Delaware Police Chief Named Assistant Superintendent of Ohio Bureau of Criminal Investigation



 

(COLUMBUS, Ohio) — Ohio Attorney General Dave Yost today announced the hiring of Delaware Police Chief Bruce Pijanowski as the assistant superintendent of the Bureau of Criminal Investigation (BCI) beginning Monday, May 23, 2022. 

Chief Pijanowski, whose last day with the Delaware Police will be Friday, May 20, joins BCI Superintendent Joe Morbitzer and replaces recently retired Assistant Superintendent Heinz von Eckartsberg.

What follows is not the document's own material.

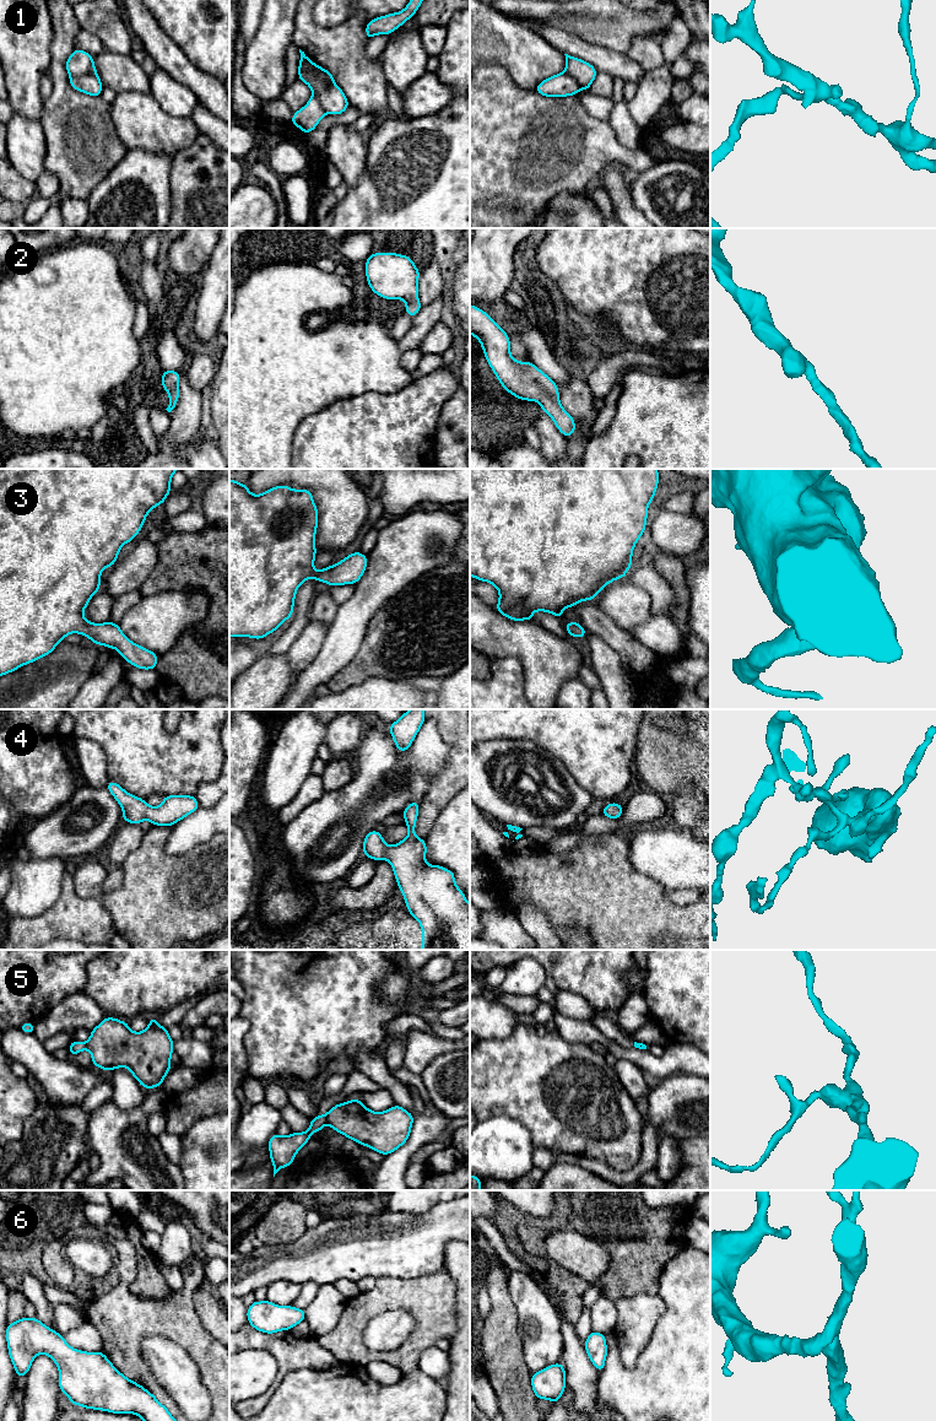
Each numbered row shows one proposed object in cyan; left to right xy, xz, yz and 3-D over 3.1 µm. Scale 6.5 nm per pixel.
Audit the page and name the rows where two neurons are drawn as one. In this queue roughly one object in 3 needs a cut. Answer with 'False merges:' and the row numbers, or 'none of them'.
False merges: 1, 5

“Chief Pijanowski brings a passion for law enforcement that will help us continue to raise the level of work being done at BCI – which is already among the best in the nation,” Yost said. “He understands that BCI’s job is to help local law enforcement, and his background as a hands-on chief gives him front-row perspective into what’s needed on the streets of Ohio.”

Pijanowski rose through the ranks in Delaware, starting as an officer in 1988. He served as a detective, sergeant, captain and assistant chief before being named chief in 2012. He is a graduate of Bowling Green State University and the FBI National Academy, and has served since 2016 on the executive committee of the Ohio Association of Chiefs of Police. 

Also at BCI, Mark Kollar has been promoted to Special-Agent-in-Charge. The longtime special agent supervisor for BCI most recently served as the statewide coordinator for officer-involved critical incident (OICI) investigations and now will oversee various units within BCI.

Kollar’s book “Best Practices for Investigating an Officer-Involved Critical Incident” was published by the Attorney General’s Office in 2021. Kollar is a graduate of Hocking College and Ohio University.

“Coach Woody Hayes said it best, ‘You win with people,’ ” Yost said. “With the expertise of these two law enforcement professionals helping lead BCI, I’d bet on our guys every time.”

BCI serves as Ohio’s crime lab and criminal-records keeper and offers round-the-clock expert and impartial investigative services to local, state and federal law enforcement agencies.